You are a lucky man, Holmes, he mused. Has there ever been an individual so blessed by fate as you?
They rode on out of St. Giles and into a more genteel section of town, neither man uttering so much as a syllable until they reached their destination—an inviting little tobacco shop on Regent Street.
* * *
Holmes and Douglas left poor exhausted Abie, his coat steaming from exertion, in a spot of shade, giving him fresh water and a pat on the flank for a job well done, which seemed a mean substitute, Holmes acknowledged to himself, for apples or oats.
As they hobbled up the stairs to the entry, he eyed the establishment as a pilgrim might eye Mecca. Over the front door hung a sign.
REGENT TOBACCOS
Importateur de Cigares de la Havane, de Manille, et du Continent.
Some months before, Holmes had accompanied his beloved Georgiana to the London docks to pick up letters from her family back in Trinidad. The docks were a grimy affair, and occasionally a dangerous one—he had always insisted that she not go it alone.

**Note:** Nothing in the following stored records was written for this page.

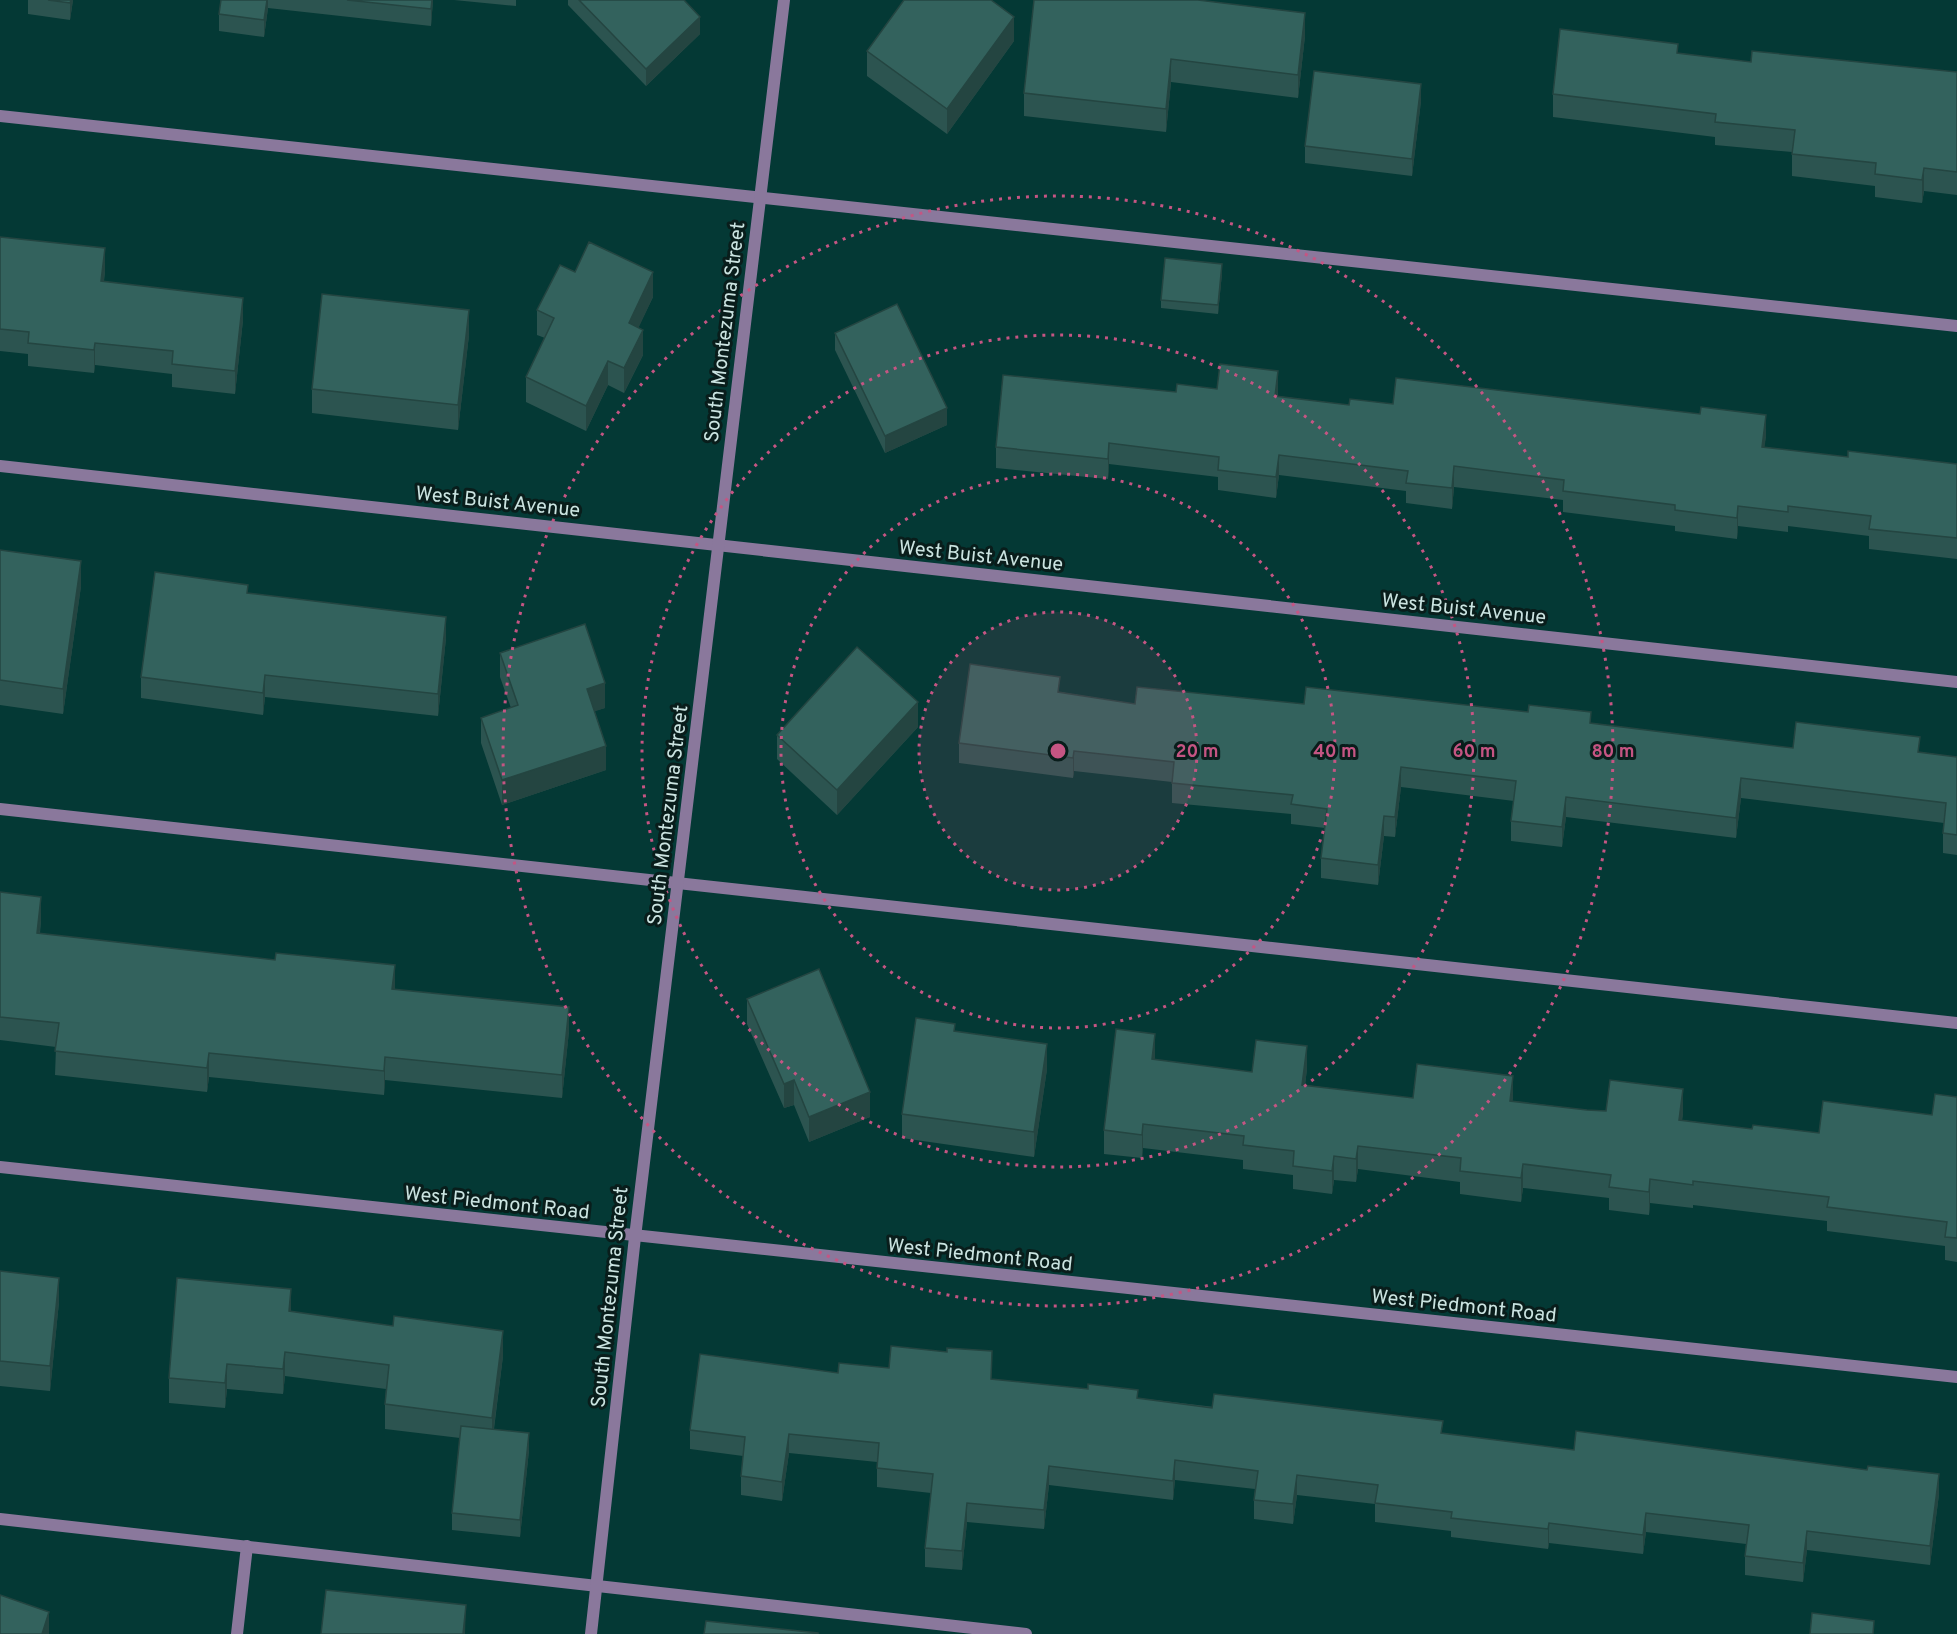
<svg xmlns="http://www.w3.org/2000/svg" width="1957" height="1634" font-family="Overpass,sans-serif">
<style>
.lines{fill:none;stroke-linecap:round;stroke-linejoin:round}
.service{stroke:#8a789c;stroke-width:12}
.minor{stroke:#8a789c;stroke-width:12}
.wall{fill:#2c5450}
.shaded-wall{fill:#244541}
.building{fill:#33625d;stroke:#244541;stroke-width:1.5}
.ring{fill:none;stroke:#c55583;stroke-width:3;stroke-dasharray:3 6}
.labels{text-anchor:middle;stroke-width:6;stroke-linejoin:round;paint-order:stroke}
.street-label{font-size:20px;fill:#cbe4e1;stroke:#091d1b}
.centre{fill:#c55583;stroke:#091d1b;stroke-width:3}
.ring-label{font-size:18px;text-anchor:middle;font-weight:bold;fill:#c55583;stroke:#091d1b;stroke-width:6;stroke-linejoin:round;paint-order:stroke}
</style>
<rect width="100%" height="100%" fill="#043935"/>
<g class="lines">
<g class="service">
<polyline points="0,116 1957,326"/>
<polyline points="0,809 1957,1023"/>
<polyline points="0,1519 1026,1634"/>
<polyline points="237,1634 247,1546"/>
</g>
<g class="minor">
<polyline points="0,466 1957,682"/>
<polyline points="0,1167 1957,1377"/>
<polyline points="591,1634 635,1237 784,0"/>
</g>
</g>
<g class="wall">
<polygon points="28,0 73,0 70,20 28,14"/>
<polygon points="221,0 433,0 431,26 268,8 264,37 219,31 219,14"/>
<polygon points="454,0 516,0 516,6"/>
<polygon points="568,0 684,0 700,34 646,86 568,5"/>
<polygon points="1034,0 1305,36 1298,98 1171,82 1166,132 1024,116 1024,93"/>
<polygon points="1014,41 947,134 867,76 867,51"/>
<polygon points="1678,53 1751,62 1957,72 1957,195 1924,191 1922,203 1875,197 1875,186 1792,176 1792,152 1715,145 1715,137 1553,117 1553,94"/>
<polygon points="1421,101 1412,176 1305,163 1305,146"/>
<polygon points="0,237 105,271 104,281 243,320 235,394 172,387 172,374 95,365 94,373 28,366 28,354 0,351"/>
<polygon points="575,272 653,297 638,328 643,355 624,393 608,385 586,431 526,402 526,377 545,338 537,335 537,310"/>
<polygon points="1222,273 1218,314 1161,308 1161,300"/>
<polygon points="835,333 947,425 885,453 835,350"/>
<polygon points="469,335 458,430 312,413 312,389"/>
<polygon points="1217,389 1278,392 1278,396 1349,405 1393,404 1766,436 1764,447 1848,457 1957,464 1957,559 1869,549 1869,536 1788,526 1788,532 1738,526 1737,539 1675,531 1675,526 1563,512 1563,500 1454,487 1452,509 1406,503 1406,491 1279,475 1276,498 1218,490 1218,477 1109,464 1108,479 996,468 996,447 1176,392"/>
<polygon points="0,550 81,586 63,714 0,705"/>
<polygon points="248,593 446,638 438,716 265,697 263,715 141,698 141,677"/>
<polygon points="500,653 605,708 594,711 606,770 502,805 481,743 481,718 511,708 500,677"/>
<polygon points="1060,692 1135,704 1304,704 1591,723 1793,748 1920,752 1957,757 1957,855 1943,853 1943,833 1944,823 1741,798 1736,838 1566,817 1562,847 1511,841 1511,821 1514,801 1401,787 1395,837 1384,836 1378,885 1321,878 1321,858 1325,828 1291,824 1291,814 1172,803 1172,782 1074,771 1073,778 959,763 959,743"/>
<polygon points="918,727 837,815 777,759 777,735"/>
<polygon points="0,892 41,920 40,933 395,989 569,1031 562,1098 385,1080 384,1095 209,1077 207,1092 55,1075 56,1047 0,1040"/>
<polygon points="747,999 870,1117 809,1142 794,1105 784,1108 747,1024"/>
<polygon points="955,1031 1047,1069 1034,1157 902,1138 902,1114"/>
<polygon points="1155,1060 1252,1072 1307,1069 1305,1085 1413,1098 1513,1101 1587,1110 1683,1113 1682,1120 1752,1129 1819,1133 1932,1115 1957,1097 1957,1262 1945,1260 1945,1246 1827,1231 1827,1221 1693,1205 1693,1208 1650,1203 1649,1215 1609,1210 1609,1198 1523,1188 1521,1202 1460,1194 1460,1182 1358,1169 1356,1182 1334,1180 1332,1194 1293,1189 1293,1175 1243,1169 1243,1160 1143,1148 1142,1158 1104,1154 1104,1130"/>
<polygon points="0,1271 59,1302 50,1391 0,1386"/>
<polygon points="291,1311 503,1356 494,1429 529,1450 520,1537 452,1530 452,1513 460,1438 385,1429 385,1404 386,1389 285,1376 283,1394 227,1389 225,1408 169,1403 169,1378"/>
<polygon points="838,1373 1138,1398 1443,1434 1939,1494 1930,1565 1807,1550 1803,1582 1745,1575 1745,1556 1746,1544 1646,1532 1643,1554 1549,1543 1548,1549 1451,1537 1451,1531 1375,1522 1375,1504 1297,1495 1293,1524 1254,1519 1254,1500 1255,1489 1175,1480 1173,1500 1049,1485 1044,1529 967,1522 962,1570 925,1567 925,1548 931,1493 877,1487 877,1462 789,1453 782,1501 741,1495 741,1476 743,1456 690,1449 690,1430"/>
</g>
<g class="shaded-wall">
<polygon points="71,0 73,0 70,20 70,3"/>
<polygon points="267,0 268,0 268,8 264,37 264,20"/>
<polygon points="432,0 433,0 431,26 431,9"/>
<polygon points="1305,13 1305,36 1298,98 1298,75"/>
<polygon points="700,17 700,34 646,86 646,69"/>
<polygon points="1014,17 1014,41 947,134 947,109"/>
<polygon points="1171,59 1171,82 1166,132 1166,109"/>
<polygon points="1421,84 1421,101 1412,176 1412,159"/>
<polygon points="1924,168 1924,191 1922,203 1922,180"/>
<polygon points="105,248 105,271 101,304 101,281"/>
<polygon points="1222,264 1222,273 1218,314 1218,305"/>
<polygon points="653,272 653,297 629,348 629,323"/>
<polygon points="243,298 243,320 235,394 235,371"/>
<polygon points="469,310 469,335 458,430 458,405"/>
<polygon points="643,330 643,355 624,393 624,368"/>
<polygon points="95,343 95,365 94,373 94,350"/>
<polygon points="608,361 608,385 586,431 586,406"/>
<polygon points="1278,371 1278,392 1275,417 1275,396"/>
<polygon points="947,408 947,425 885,453 885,436"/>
<polygon points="1766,415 1766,436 1762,467 1762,447"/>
<polygon points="1109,443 1109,464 1108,479 1108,459"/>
<polygon points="1279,455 1279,475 1276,498 1276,477"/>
<polygon points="1454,466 1454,487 1452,509 1452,488"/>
<polygon points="1738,506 1738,526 1737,539 1737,518"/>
<polygon points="81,561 81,586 63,714 63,689"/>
<polygon points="446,617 446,638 438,716 438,694"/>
<polygon points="265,675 265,697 263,715 263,693"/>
<polygon points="605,683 605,708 587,714 587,689"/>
<polygon points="918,702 918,727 837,815 837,790"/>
<polygon points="606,746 606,770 502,805 502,780"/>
<polygon points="1074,751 1074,771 1073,778 1073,758"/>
<polygon points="1401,767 1401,787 1395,837 1395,817"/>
<polygon points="1741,778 1741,798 1736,838 1736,818"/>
<polygon points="1566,797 1566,817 1562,847 1562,827"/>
<polygon points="1384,816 1384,836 1378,885 1378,865"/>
<polygon points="41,897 41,920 37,957 37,933"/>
<polygon points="395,965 395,989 392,1013 392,989"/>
<polygon points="569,1007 569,1031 562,1098 562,1075"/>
<polygon points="1155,1034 1155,1058 1152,1083 1152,1059"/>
<polygon points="1047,1044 1047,1069 1034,1157 1034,1132"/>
<polygon points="1307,1046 1307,1069 1302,1108 1302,1085"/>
<polygon points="209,1053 209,1077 207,1092 207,1068"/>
<polygon points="385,1057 385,1080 384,1095 384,1071"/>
<polygon points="1513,1076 1513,1099 1510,1125 1510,1101"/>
<polygon points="794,1080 794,1105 784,1108 784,1084"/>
<polygon points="1683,1089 1683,1113 1679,1144 1679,1120"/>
<polygon points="870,1092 870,1117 809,1142 809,1117"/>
<polygon points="1143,1124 1143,1148 1142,1158 1142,1135"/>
<polygon points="1358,1146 1358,1169 1356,1182 1356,1159"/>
<polygon points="1334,1156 1334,1180 1332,1194 1332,1171"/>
<polygon points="1523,1164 1523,1188 1521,1202 1521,1178"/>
<polygon points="1650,1179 1650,1203 1649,1215 1649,1192"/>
<polygon points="59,1278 59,1302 50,1391 50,1366"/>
<polygon points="291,1289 291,1314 289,1311"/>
<polygon points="503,1331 503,1356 492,1442 492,1418"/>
<polygon points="285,1352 285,1376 283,1394 283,1369"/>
<polygon points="227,1364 227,1389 225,1408 225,1383"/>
<polygon points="529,1433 529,1450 520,1537 520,1520"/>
<polygon points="789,1434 789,1453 782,1501 782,1482"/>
<polygon points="1175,1460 1175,1480 1173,1500 1173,1481"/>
<polygon points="1049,1466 1049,1485 1044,1529 1044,1510"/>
<polygon points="1939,1474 1939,1494 1930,1565 1930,1546"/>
<polygon points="1297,1475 1297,1495 1293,1524 1293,1504"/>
<polygon points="967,1503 967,1522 962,1570 962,1551"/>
<polygon points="1646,1513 1646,1532 1643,1554 1643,1535"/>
<polygon points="1549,1523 1549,1543 1548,1549 1548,1529"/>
<polygon points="1807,1531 1807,1550 1803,1582 1803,1563"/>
<polygon points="466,1605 465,1634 463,1634"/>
<polygon points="49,1612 49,1634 42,1634"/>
</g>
<g class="building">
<polygon points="48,0 71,0 70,3"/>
<polygon points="221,0 267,0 264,20 219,14"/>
<polygon points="347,0 432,0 431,9"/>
<polygon points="579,0 684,0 700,17 646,69"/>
<polygon points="904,0 991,0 1014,17 947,109 867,51"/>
<polygon points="1034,0 1198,0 1305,13 1298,75 1171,59 1166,109 1024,93"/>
<polygon points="1560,29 1678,44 1677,53 1751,62 1752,51 1957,72 1957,172 1924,168 1922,180 1875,174 1876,163 1792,154 1795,130 1715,122 1716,114 1553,94"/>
<polygon points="1314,71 1421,84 1412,159 1305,146"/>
<polygon points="0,237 105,248 101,281 243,298 235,371 172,364 173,351 95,343 94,350 28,343 29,332 0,329"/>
<polygon points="589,242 653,272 629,323 643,330 624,368 608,361 586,406 526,377 554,318 537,310 560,265 575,272"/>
<polygon points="1165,258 1222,264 1218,305 1161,300"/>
<polygon points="322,294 469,310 458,405 312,389"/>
<polygon points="897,304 947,408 885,436 835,333"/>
<polygon points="1220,364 1278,371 1275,396 1349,405 1350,399 1393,404 1396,378 1700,414 1701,407 1766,415 1762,447 1848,457 1848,451 1957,464 1957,538 1869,529 1871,516 1788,506 1788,512 1738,506 1737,518 1675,510 1675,505 1563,491 1564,480 1454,466 1452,488 1406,483 1408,471 1279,455 1276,477 1218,470 1219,457 1109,443 1108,459 996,447 1003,375 1176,392 1177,384 1217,389"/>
<polygon points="0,550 81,561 63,689 0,680"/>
<polygon points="155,572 248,585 247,593 446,617 438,694 265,675 263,693 141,677"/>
<polygon points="585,624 605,683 587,689 606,746 502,780 481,718 518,705 500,653"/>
<polygon points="857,647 918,702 837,790 777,735"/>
<polygon points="970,664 1060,677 1058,692 1135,704 1137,687 1304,704 1306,687 1528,712 1529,705 1591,712 1590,723 1793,748 1796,722 1920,737 1918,752 1957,757 1957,835 1943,833 1946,803 1741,778 1736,818 1566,797 1562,827 1511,821 1516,781 1401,767 1395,817 1384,816 1378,865 1321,858 1327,809 1291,804 1293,795 1172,783 1174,762 1074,751 1073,758 959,743"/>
<polygon points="0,892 41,897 37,933 275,960 276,953 395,965 392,989 569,1007 562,1075 385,1057 384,1071 209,1053 207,1068 55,1051 59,1023 0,1017"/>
<polygon points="819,969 870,1092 809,1117 794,1080 784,1084 747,999"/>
<polygon points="916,1018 955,1024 954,1031 1047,1044 1034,1132 902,1114"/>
<polygon points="1116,1029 1155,1034 1152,1059 1252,1072 1256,1040 1307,1046 1302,1085 1413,1098 1417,1064 1513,1076 1510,1101 1587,1110 1606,1111 1610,1080 1683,1089 1679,1120 1752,1129 1753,1125 1819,1133 1823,1101 1932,1115 1935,1094 1957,1097 1957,1238 1945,1237 1947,1222 1827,1207 1829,1197 1693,1181 1693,1185 1650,1179 1649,1192 1609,1187 1611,1175 1523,1164 1521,1178 1460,1171 1461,1158 1358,1146 1356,1159 1334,1156 1332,1171 1293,1166 1294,1151 1243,1145 1244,1136 1143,1124 1142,1135 1104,1130"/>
<polygon points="0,1271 59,1278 50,1366 0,1361"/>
<polygon points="177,1278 291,1289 289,1311 393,1326 394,1316 503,1331 492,1418 385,1404 389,1365 285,1352 283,1369 227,1364 225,1383 169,1378"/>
<polygon points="891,1346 947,1352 947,1348 992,1351 991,1379 1088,1389 1088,1384 1138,1390 1137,1398 1212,1408 1214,1394 1443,1421 1441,1433 1574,1450 1576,1431 1867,1470 1868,1466 1939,1474 1930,1546 1807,1531 1803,1563 1745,1556 1749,1525 1646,1513 1643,1535 1549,1523 1548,1529 1451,1518 1452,1512 1375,1503 1378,1485 1297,1475 1293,1504 1254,1500 1258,1471 1175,1460 1173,1481 1049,1466 1044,1510 967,1503 962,1551 925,1548 933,1474 877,1468 879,1443 789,1434 782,1482 741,1476 745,1437 690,1430 700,1354 838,1373 839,1363 889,1368"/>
<polygon points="461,1426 529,1433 520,1520 452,1513"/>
<polygon points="326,1590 466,1605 463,1634 321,1634"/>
<polygon points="0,1595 49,1612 42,1634 0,1634"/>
<polygon points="1812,1613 1874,1621 1873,1634 1810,1634"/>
<polygon points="706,1621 818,1633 818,1634 704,1634"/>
</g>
<circle cx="1058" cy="751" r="139" fill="#c55583" fill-opacity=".12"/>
<g class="ring">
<circle cx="1058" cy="751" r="139"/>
<circle cx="1058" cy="751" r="277"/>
<circle cx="1058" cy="751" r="416"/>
<circle cx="1058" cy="751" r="555"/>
</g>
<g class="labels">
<g class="street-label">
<text transform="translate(724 332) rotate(-83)" y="7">South Montezuma Street</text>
<text transform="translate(498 501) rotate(6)" y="7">West Buist Avenue</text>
<text transform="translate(981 555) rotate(6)" y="7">West Buist Avenue</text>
<text transform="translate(1464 608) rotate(6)" y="7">West Buist Avenue</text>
<text transform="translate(667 815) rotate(-83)" y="7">South Montezuma Street</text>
<text transform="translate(497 1202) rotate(6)" y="7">West Piedmont Road</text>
<text transform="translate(980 1254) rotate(6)" y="7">West Piedmont Road</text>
<text transform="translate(609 1297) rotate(-84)" y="7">South Montezuma Street</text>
<text transform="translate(1464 1305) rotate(6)" y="7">West Piedmont Road</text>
</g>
</g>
<circle cx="1058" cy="751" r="9" class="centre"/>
<g class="ring-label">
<text x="1197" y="757">20 m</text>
<text x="1335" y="757">40 m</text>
<text x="1474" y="757">60 m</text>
<text x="1613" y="757">80 m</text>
</g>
</svg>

As they passed a ship unloading its cargo, he had spotted several crates of the most elusive cigar of the year, that delectable Cuban the Principe de Gales. Owing to the never-ending skirmish between Cuba and Spain, the cigar manufacturer had relocated his factories to the United States, which was just recovering from its own civil war. All that shifting about had made it impossible for Principes to be found in London, even for ready money.